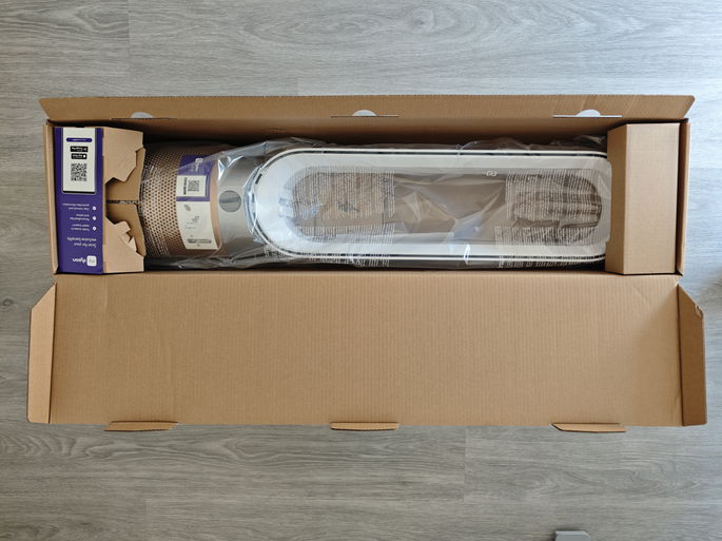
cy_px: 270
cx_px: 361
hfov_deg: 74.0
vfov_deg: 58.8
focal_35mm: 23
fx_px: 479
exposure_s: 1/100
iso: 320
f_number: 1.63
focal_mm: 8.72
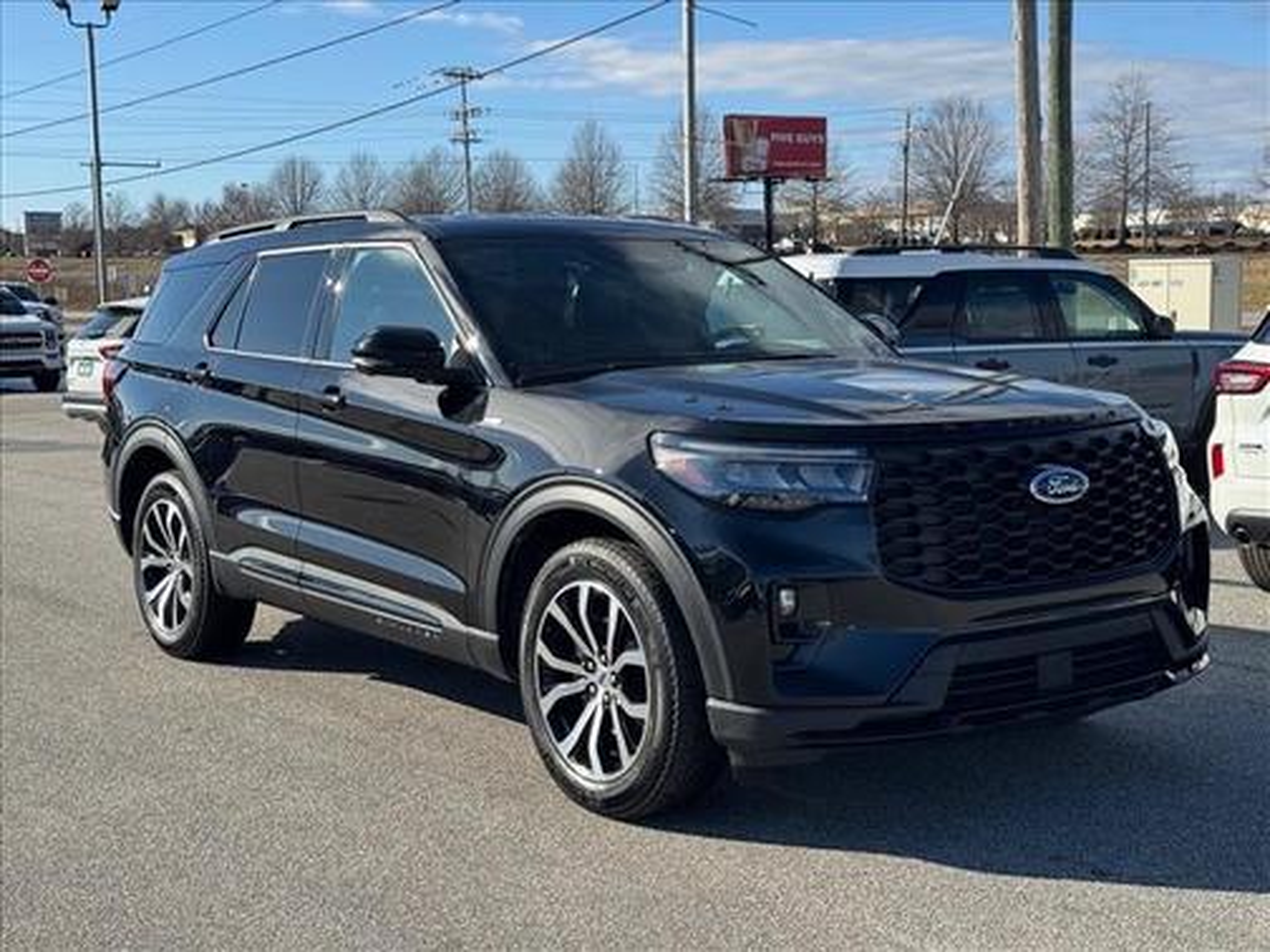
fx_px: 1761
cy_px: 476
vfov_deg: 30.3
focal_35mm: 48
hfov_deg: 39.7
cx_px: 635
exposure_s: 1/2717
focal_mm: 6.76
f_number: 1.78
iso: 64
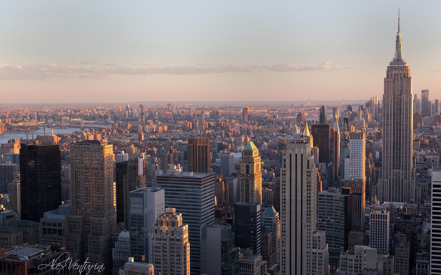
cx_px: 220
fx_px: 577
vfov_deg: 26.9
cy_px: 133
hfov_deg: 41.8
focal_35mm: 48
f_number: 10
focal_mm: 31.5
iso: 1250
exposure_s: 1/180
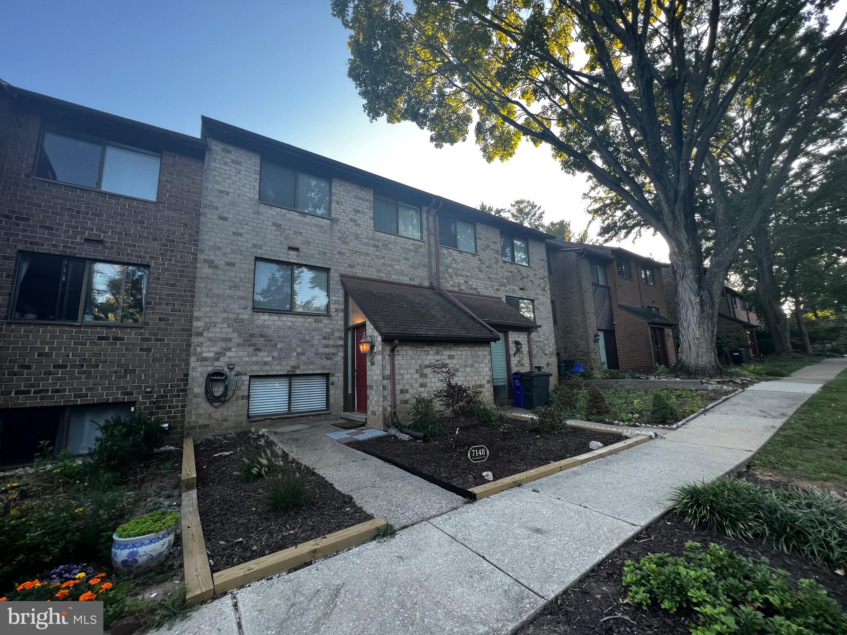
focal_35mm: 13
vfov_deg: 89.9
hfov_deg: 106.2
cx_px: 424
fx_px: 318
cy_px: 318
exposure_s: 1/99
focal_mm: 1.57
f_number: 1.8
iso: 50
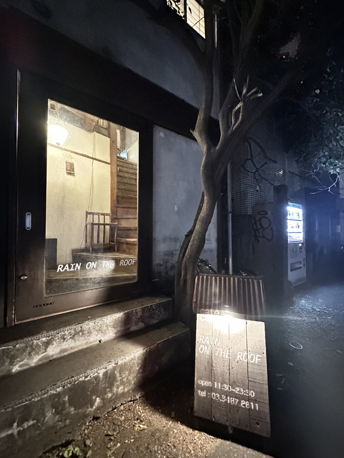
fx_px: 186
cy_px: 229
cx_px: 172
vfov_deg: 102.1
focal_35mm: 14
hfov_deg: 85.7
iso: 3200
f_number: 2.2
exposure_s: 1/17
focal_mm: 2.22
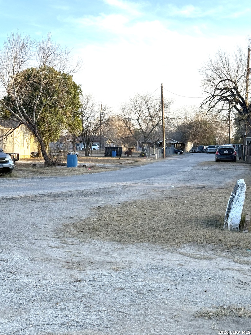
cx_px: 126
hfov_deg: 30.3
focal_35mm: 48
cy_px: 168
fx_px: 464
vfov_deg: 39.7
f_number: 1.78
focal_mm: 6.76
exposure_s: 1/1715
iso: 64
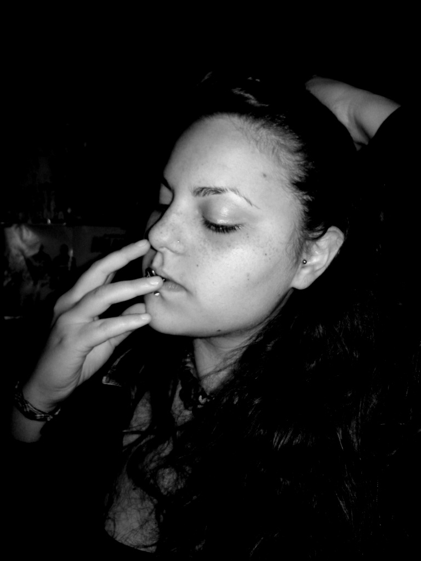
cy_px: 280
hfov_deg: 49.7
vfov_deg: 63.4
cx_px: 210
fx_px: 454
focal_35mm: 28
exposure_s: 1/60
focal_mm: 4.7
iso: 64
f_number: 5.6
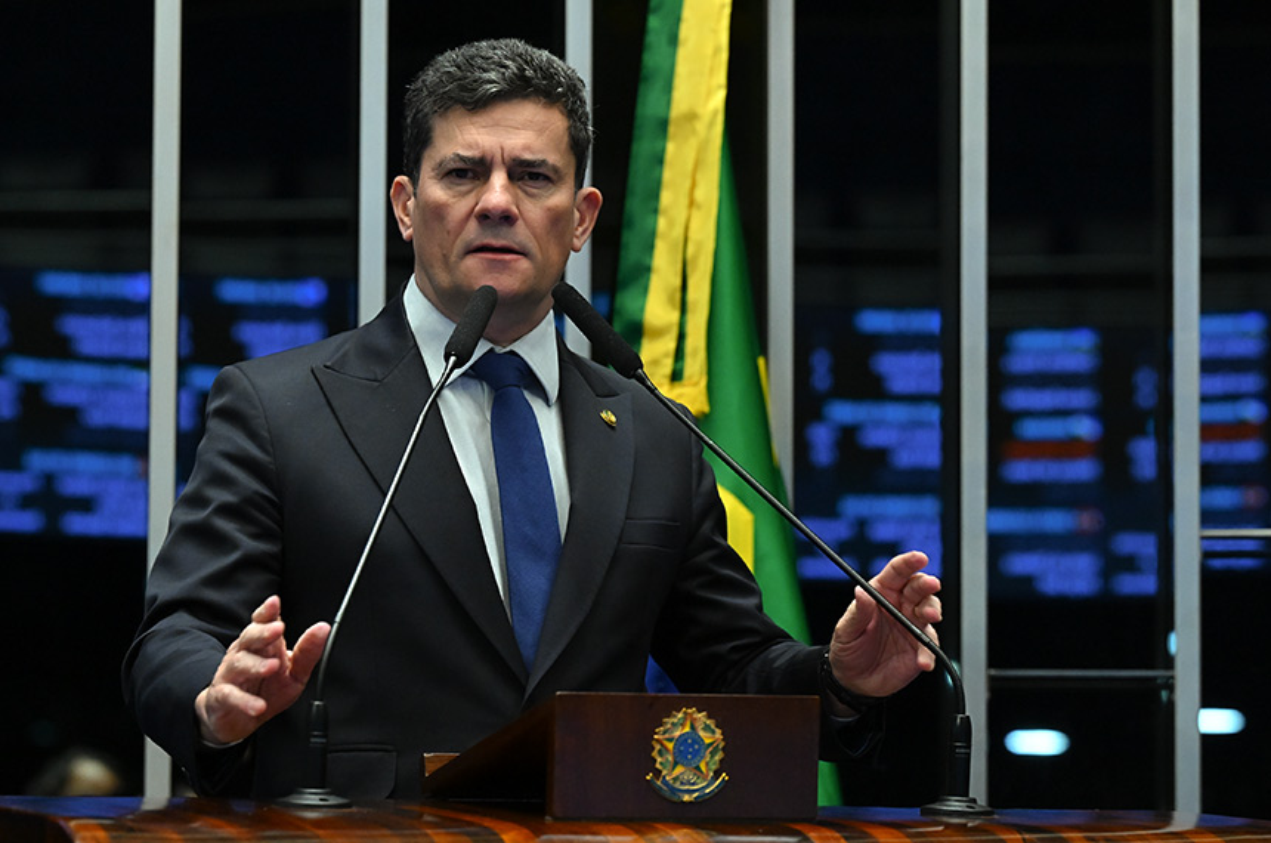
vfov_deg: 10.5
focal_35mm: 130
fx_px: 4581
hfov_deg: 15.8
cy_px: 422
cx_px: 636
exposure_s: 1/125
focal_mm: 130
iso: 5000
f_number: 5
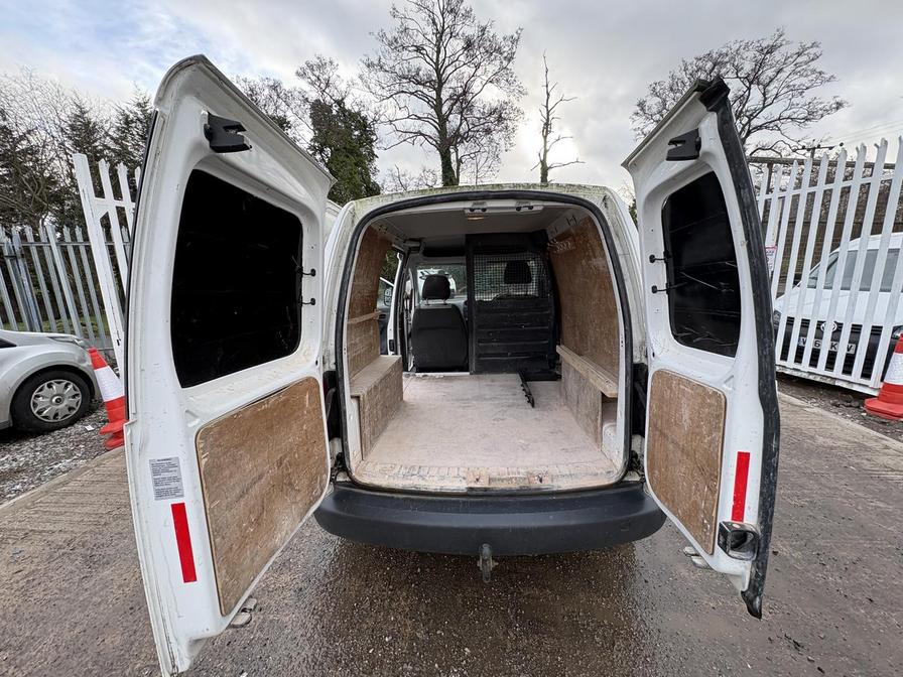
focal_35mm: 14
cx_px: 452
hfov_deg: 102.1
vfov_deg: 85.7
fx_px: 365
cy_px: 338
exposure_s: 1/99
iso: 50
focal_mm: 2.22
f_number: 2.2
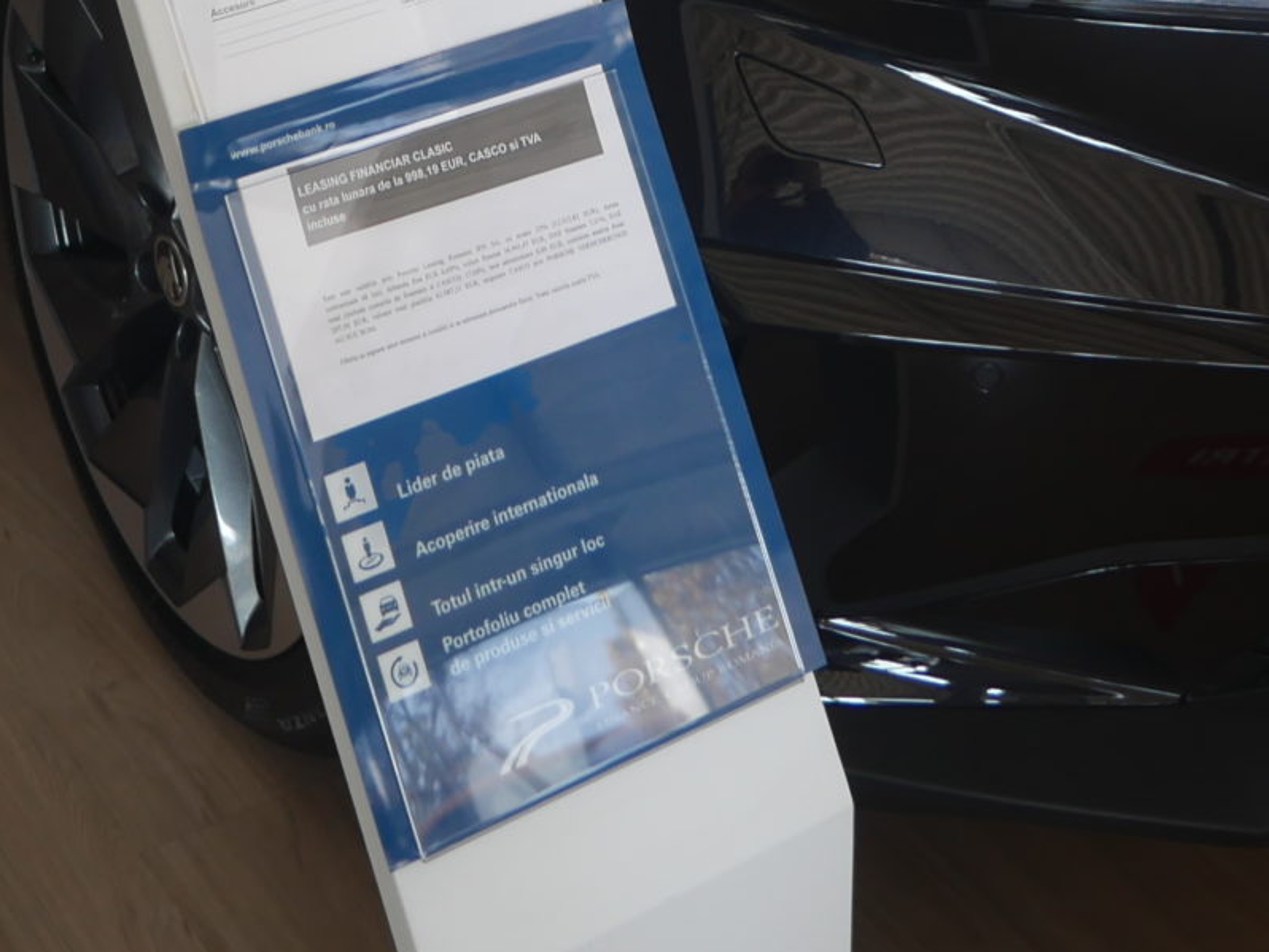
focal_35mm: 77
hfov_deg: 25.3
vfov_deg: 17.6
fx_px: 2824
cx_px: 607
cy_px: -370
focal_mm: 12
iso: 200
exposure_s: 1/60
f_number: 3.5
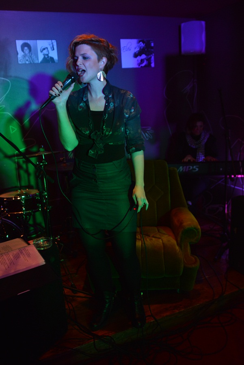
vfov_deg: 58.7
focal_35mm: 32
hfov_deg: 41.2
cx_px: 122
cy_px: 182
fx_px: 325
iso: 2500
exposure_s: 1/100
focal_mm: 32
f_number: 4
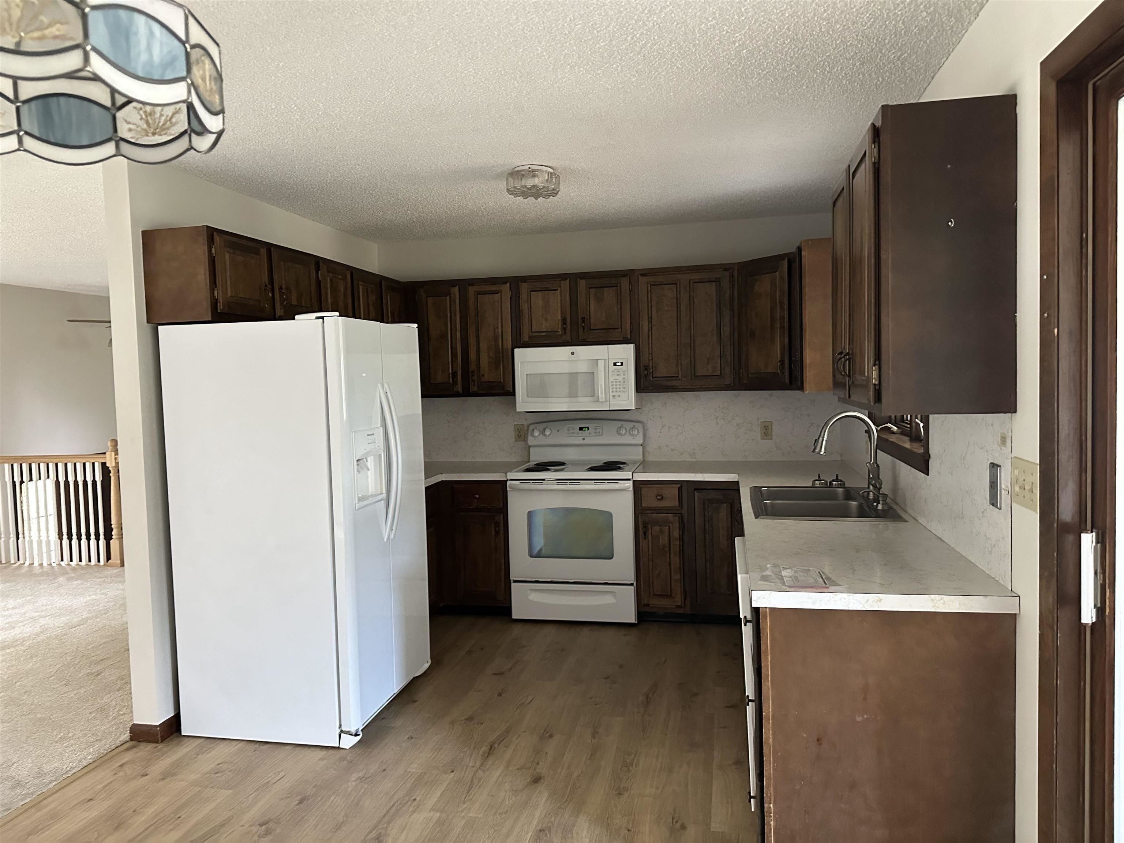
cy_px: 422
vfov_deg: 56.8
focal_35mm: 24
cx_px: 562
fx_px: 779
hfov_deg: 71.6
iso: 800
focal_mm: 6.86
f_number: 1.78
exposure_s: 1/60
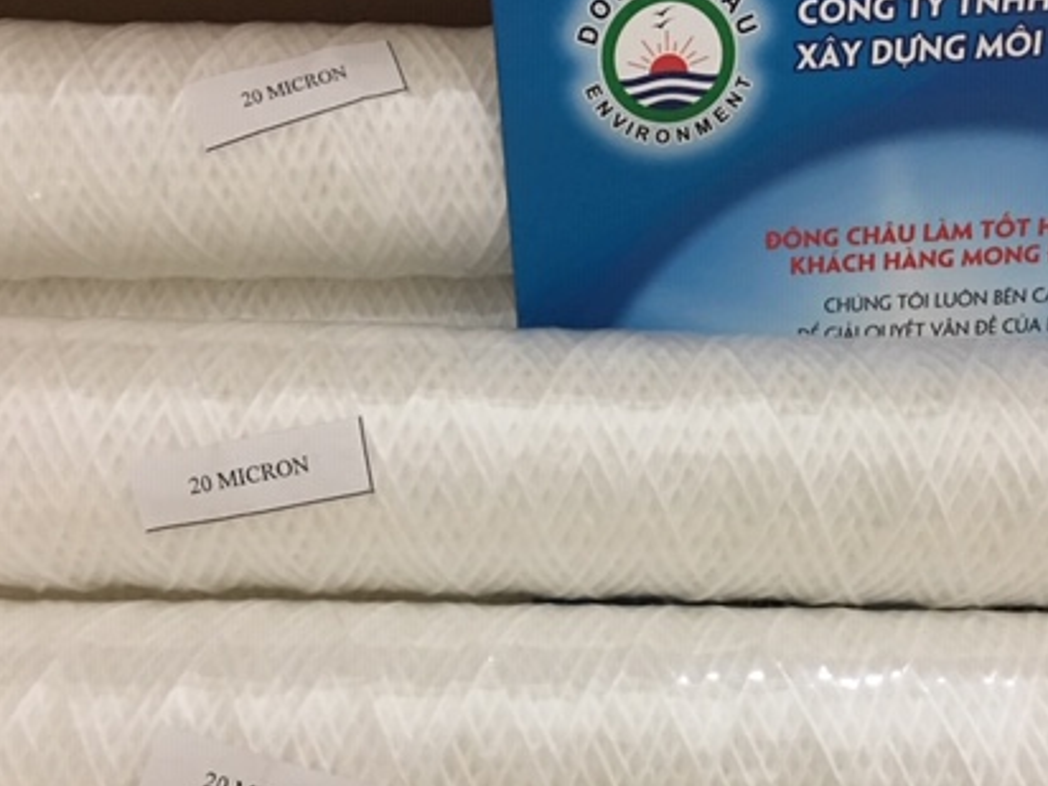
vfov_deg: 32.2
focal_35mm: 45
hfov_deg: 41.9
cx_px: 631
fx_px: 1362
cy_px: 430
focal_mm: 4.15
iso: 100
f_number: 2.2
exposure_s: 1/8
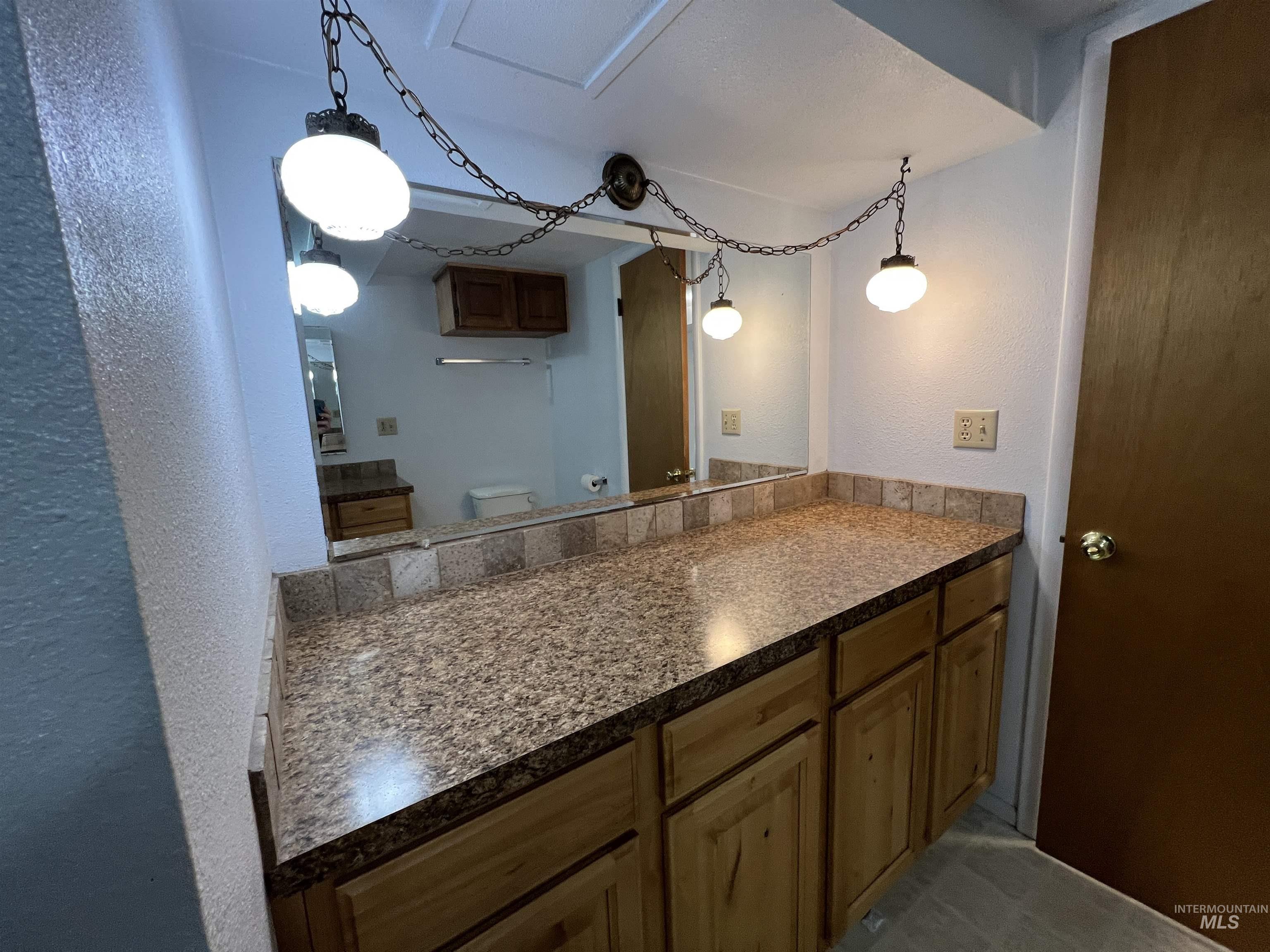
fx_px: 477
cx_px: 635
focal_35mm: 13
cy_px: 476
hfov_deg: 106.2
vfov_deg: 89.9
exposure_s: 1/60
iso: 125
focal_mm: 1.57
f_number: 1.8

┄┄┄┄┄┄

= About this task =
Only the lines from the one with "fx_px: 4581" through the last line of the listing belong in your answer; copy them exactly and skip the pictures.

= Output below =
fx_px: 4581
hfov_deg: 15.8
cy_px: 422
cx_px: 636
exposure_s: 1/125
focal_mm: 130
iso: 5000
f_number: 5
focal_35mm: 14
cx_px: 452
hfov_deg: 102.1
vfov_deg: 85.7
fx_px: 365
cy_px: 338
exposure_s: 1/99
iso: 50
focal_mm: 2.22
f_number: 2.2
focal_35mm: 77
hfov_deg: 25.3
vfov_deg: 17.6
fx_px: 2824
cx_px: 607
cy_px: -370
focal_mm: 12
iso: 200
exposure_s: 1/60
f_number: 3.5
vfov_deg: 58.7
focal_35mm: 32
hfov_deg: 41.2
cx_px: 122
cy_px: 182
fx_px: 325
iso: 2500
exposure_s: 1/100
focal_mm: 32
f_number: 4
cy_px: 422
vfov_deg: 56.8
focal_35mm: 24
cx_px: 562
fx_px: 779
hfov_deg: 71.6
iso: 800
focal_mm: 6.86
f_number: 1.78
exposure_s: 1/60
vfov_deg: 32.2
focal_35mm: 45
hfov_deg: 41.9
cx_px: 631
fx_px: 1362
cy_px: 430
focal_mm: 4.15
iso: 100
f_number: 2.2
exposure_s: 1/8
fx_px: 477
cx_px: 635
focal_35mm: 13
cy_px: 476
hfov_deg: 106.2
vfov_deg: 89.9
exposure_s: 1/60
iso: 125
focal_mm: 1.57
f_number: 1.8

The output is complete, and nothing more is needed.